Cardiovascular diseases are the leading cause of death worldwide: according to the World Heart Federation, every year 17 million people die from this pathology. Of these, 80% are avoidable with proper health habits. Therefore, today we give you the keys to prevent them and take care of our heart.


These are all conditions related to the heart and blood vessels. Although their causes are not completely clarified, genetic and environmental factors play a fundamental role in the development of arteriosclerosis, which is ultimately responsible for the clogging of arterial blood vessels.

Arteriosclerosis consists of the formation of the so-called atheroma plaque, that is, an accumulation of various substances in the inner wall of the arteries, such as cholesterol, calcium, and fat. As a result, these artery walls become stiff and narrow, resulting in less blood flow to all tissues, including the heart itself.

Cardiovascular diseases such as coronary heart disease (angina pectoris and myocardial infarction), heart failure or strokes are the consequence. These conditions are closely related to each other, as they are caused by the same causes and the same person may suffer from more than one.

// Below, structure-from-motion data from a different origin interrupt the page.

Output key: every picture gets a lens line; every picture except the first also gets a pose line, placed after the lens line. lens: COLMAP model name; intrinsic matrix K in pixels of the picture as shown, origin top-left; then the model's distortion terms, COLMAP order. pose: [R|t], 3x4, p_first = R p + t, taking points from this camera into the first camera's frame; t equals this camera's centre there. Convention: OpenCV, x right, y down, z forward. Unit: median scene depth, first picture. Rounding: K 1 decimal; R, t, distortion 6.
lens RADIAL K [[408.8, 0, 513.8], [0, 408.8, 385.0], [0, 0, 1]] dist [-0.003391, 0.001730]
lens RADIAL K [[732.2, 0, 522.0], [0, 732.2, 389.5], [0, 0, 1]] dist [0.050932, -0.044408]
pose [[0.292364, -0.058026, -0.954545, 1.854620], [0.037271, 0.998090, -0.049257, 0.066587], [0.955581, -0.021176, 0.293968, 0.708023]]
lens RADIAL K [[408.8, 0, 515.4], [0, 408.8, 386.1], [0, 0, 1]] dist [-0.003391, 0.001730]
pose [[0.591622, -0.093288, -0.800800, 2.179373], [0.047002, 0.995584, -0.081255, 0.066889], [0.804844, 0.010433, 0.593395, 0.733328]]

For this reason they are all known by the generic name of cardiovascular diseases.


The Ministry of Health, Social Services and Equality indicates the risk factors that must be controlled in order to prevent cardiovascular disease:

  • Overweight and obesity: this has a negative impact on hypertension, cholesterol and diabetes.
  • Sedentary: exercise burns calories and helps control cholesterol and diabetes levels, and lowers blood pressure.
  • Tobacco: It is estimated that 29% of deaths from heart disease are due to smoking.
  • Hypertension: with controlled blood pressure, 20% of deaths from coronary heart disease and 24% of deaths from cerebrovascular disease could be prevented.
  • Cholesterol: Keeping “bad” cholesterol at bay can reduce the risk of heart attack.
  • Diabetes: Cardiovascular disease is the main complication of diabetes and is responsible for more than 50% of deaths in diabetic patients.

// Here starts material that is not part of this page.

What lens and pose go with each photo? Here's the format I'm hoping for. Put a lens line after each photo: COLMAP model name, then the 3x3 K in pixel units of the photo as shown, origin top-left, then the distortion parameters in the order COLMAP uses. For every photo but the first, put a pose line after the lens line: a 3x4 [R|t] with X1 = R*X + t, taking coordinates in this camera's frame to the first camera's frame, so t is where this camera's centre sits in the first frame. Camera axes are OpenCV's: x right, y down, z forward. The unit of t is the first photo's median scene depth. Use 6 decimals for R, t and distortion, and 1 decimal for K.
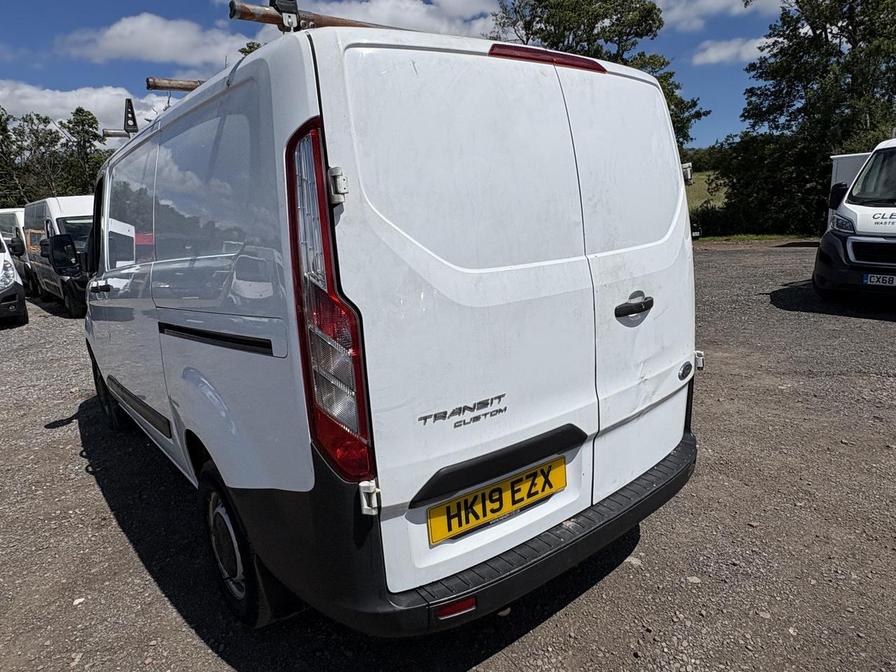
lens RADIAL K [[570.1, 0, 444.2], [0, 570.1, 341.2], [0, 0, 1]] dist [-0.002252, 0.006097]
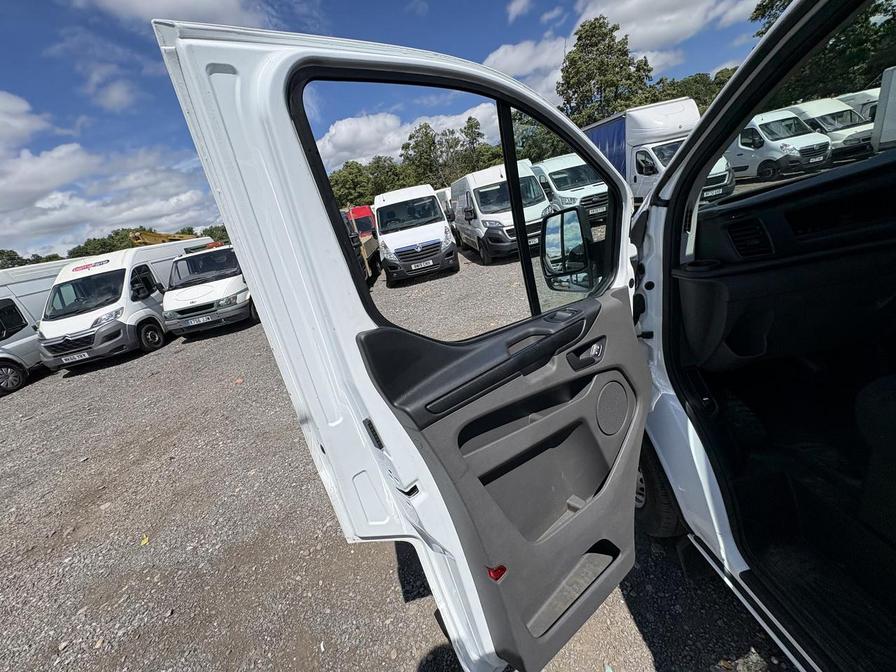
lens RADIAL K [[361.9, 0, 444.1], [0, 361.9, 334.2], [0, 0, 1]] dist [0.000533, -0.000175]
pose [[0.802571, 0.086746, -0.590216, -1.574261], [0.036857, 0.980271, 0.194191, -0.384379], [0.595417, -0.177606, 0.783540, 1.782584]]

In addition to keeping risk factors under control, having healthy lifestyles significantly reduces the incidence of cardiovascular disease. Some recommendations:

  • Stop smoking. Smoking triples the risk of cardiovascular disease because nicotine directly damages the arteries and causes alterations in blood clotting.
  • A good diet. An inadequate diet can cause three of the most common health problems associated with cardiac risk: obesity, increased cholesterol and hypertension.
  • What to avoid: saturated fats, red meats and sugary products. It is also not recommended to take more than 5 grams of salt a day, that is, the equivalent of one teaspoon of coffee.
  • What you should eat: at least 400 grams of fruits and vegetables each day, fiber with whole grains and legumes. Also fish, especially those containing omega 3, such as salmon, and olive oil.
  • Get some exercise. Playing sports has many benefits, especially for the heart. It’s not about becoming an athlete, but making small gestures, like taking a 30-minute walk every day or getting used to using the stairs instead of the elevator.
  • Sleep well and control anxiety. Adequate rest maintains our hormone levels, regulates breathing and reduces blood pressure. For its part, stress increases the risk of cardiovascular disease, especially if they are prolonged over time and added to other factors, such as obesity, smoking or hypertension.
  • Get regular checkups. Many of the risks to our heart do not usually cause symptoms: people who have an increase in cholesterol, sugar or blood pressure, especially in their early stages, are asymptomatic, i.e. they do not know about these risks until it is too late. For this reason, an annual visit to the doctor and a blood test may be enough to know your state of health and apply the necessary measures.

In addition, if your doctor has prescribed any treatment to control your blood pressure, cholesterol or blood sugar, it is very important to follow it to the letter: many people with heart problems did not do so at the time.

Most cardiovascular diseases can be prevented by changing some habits. Sometimes modifying them can be difficult, but don’t give up. There are many professionals who can help you improve your lifestyle: nutritionists, nurses, doctors, physiotherapists… Make up your mind and look for the support you need to achieve better cardiovascular health.